## Instructions for the task
Check every line of the listing below for the word "folder" and give the number of lines where it appears, with nothing added.

....

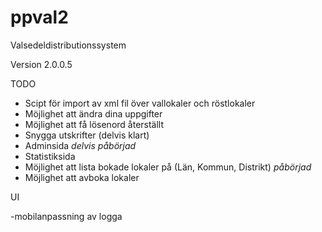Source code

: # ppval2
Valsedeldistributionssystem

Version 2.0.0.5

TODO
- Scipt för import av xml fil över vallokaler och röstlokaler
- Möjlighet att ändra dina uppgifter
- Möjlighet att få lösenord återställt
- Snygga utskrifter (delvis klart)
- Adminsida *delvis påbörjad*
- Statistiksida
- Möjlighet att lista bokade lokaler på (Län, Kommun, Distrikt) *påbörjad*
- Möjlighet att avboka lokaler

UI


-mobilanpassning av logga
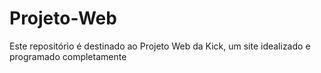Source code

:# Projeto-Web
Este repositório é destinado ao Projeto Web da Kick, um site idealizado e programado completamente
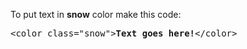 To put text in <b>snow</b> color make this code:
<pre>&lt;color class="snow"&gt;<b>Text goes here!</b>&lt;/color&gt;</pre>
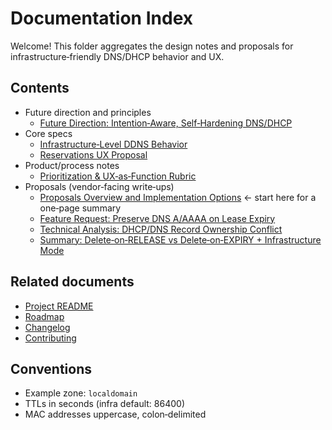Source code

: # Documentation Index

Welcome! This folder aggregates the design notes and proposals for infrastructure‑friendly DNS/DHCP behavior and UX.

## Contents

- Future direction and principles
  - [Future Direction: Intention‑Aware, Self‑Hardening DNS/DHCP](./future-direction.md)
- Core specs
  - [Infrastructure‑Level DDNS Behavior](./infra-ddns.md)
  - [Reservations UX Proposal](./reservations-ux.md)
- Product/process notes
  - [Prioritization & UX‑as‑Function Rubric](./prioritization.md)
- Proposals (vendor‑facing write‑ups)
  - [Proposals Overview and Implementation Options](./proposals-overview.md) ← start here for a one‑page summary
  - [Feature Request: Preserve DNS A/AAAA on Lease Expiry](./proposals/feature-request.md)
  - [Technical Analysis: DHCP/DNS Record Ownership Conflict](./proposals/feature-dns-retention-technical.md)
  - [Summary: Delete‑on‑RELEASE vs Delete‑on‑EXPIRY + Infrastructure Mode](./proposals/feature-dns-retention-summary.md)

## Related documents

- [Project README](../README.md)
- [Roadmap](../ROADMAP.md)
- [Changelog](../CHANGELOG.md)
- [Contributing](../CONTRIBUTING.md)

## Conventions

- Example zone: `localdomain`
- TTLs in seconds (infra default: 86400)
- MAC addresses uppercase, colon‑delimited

....

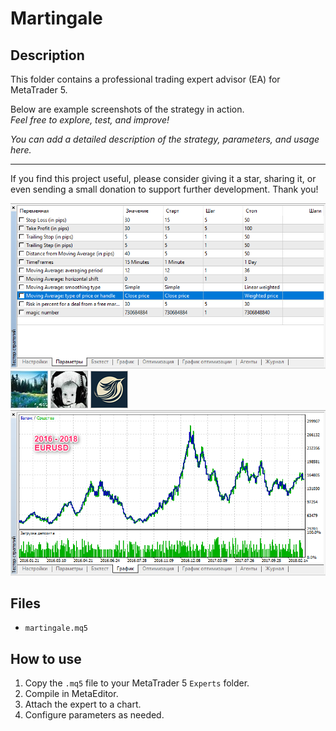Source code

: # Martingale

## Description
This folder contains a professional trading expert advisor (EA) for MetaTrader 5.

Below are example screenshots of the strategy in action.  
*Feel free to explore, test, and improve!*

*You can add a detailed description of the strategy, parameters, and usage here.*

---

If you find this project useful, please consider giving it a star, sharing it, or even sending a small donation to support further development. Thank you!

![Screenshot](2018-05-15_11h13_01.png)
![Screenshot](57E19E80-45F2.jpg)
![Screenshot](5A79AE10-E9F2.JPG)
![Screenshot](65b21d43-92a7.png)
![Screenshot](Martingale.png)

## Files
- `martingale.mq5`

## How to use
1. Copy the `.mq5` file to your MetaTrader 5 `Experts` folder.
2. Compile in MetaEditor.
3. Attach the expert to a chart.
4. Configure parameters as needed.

....

## Exercise solution
3